Balaji himself is familiar with the latest scientific research about how heterosexuality and homosexuality comes about. He made a speech back in 2002 (See the article Junior minister notes gay sheep) mentioning research that produced homosexual rams.
The Sunday Times quoted him as saying (with reference to humans),
In other words, some people are born gay, just as others are born straight. There is a growing mountain of research that points to this, which he himself acknowledged in the 2002 speech. In contrast, science has produced not a scrap of evidence to support the "nurture" belief, despite 100 years of well-funded, ideologically-driven attempts in pursuit of this explanation.
If there are tons of evidence that the Earth is round and not a scrap of evidence that it is flat, what are you supposed to believe? Of course there'll be people that will say, "What evidence?" and continue to insist that their belief is as good as anyone else's. But just because they're ignorant of the evidence doesn't mean that the evidence doesn't exist.
Coming back to Balaji's 2006 speech, he made it clear that the State itself is resolutely refusing to take into account scientific evidence, preferring to think that "The jury is still out on whether it is NATURE vs NURTURE," as reported by Soulgroove. [See also addendum 1]
Furthermore, the State assumes that
"impressionable" minds can be turned homosexual through exposure
to the very idea of it, and this is the basis for censorship. But when the
basis for censorship is so flimsy, and yet that censorship is insisted
upon in violation of others' right of free expression, it is undeniable
that the State is driven by discriminatory intent.
It was a bit of a surprise for Balaji to mention IndigNation, for I had thought that the government would have wanted to avoid acknowledging that it existed, especially as People Like Us is behind it.
On the other hand, it is true that the Media Development Authority (MDA) which comes under the Ministry of Information, Communication and the Arts, had explicitly given their approval to 3 of the IndigNation events this year: an art exhibition, a dramatised play-reading and a poetry recital (the last for the 2nd year in a row), so I suppose, pretence is no longer necessary. (Other IndigNation events did not require permits).
All three of these approved events were rated R18, which is quite usual when arts events have gay themes. This brings me to....
I believe Balaji was referring to the Affect05 concert featuring singing duo Jason and deMarco (picture below) when he made his speech at SMU. I have previously written about this issue in 2005. See the essay Sirenes who will turn you gay.
In the latest speech Balaji implied (assuming the blog report is accurate) that the MDA offered the organisers an R21 rating for the concert, but the organisers rejected it, ostensibly on the basis that tickets had already been sold to some people under 21. It was therefore alleged that the organisers brought the ban upon themselves by rejecting MDA's compromise.
I am informed by the organisers that this is not true. In their communication with the MDA in March 2005, MDA officials made no mention of the possibility of an R21 rating. A perusal of the appeal letter that the organisers sent to the MICA minister, Lee Boon Yang, (see appendix) supports this contention. You'll see that it contains no discussion of R21 either.

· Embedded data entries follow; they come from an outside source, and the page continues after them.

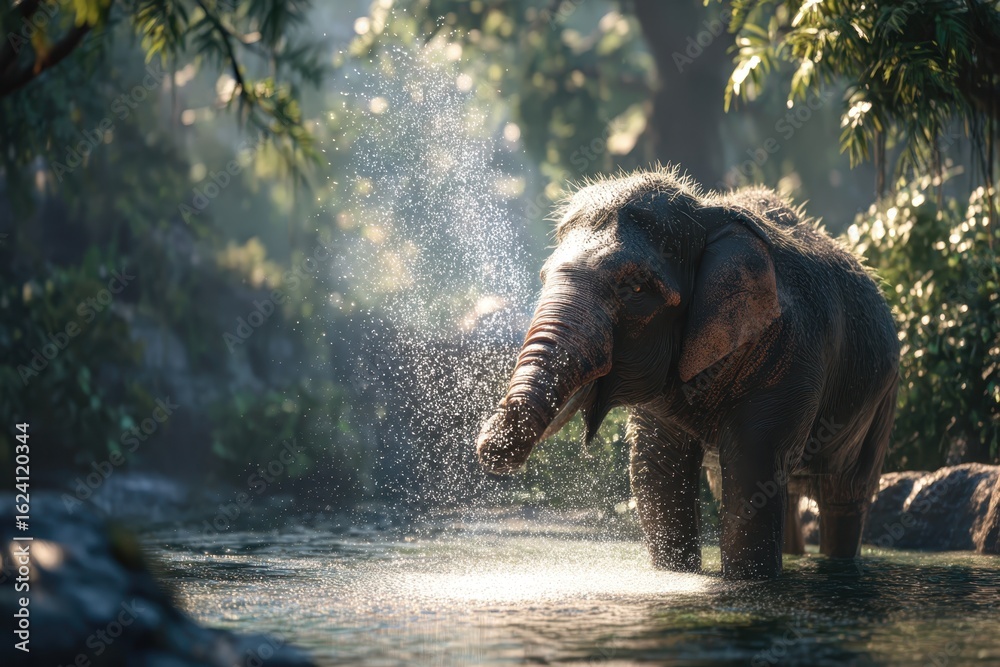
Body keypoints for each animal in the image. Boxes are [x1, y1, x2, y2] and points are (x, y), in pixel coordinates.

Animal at [475, 166, 899, 580]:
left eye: (636, 289)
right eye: (544, 277)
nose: (491, 446)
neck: (705, 213)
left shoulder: (791, 354)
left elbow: (754, 468)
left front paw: (750, 581)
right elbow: (657, 466)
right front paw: (674, 572)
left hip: (883, 399)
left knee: (846, 496)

Secondly, as far as I know, there is no such thing as an R21 rating for arts events. R21 only exists for film. For the arts, the highest rating is R18, which includes events with gay themes. So how could the MDA have offered the concert organisers an R21 rating, as Balaji implied, when such a classification does not exist?
I wrote to Balaji on Monday night (18 Sept 2006) seeking his comments, which I would have wished to include here. Perhaps he was misquoted, I asked? It is now Wednesday night (20 Sept 2006) as I am writing this, and I have not yet had a response. I will add it as an addendum when received.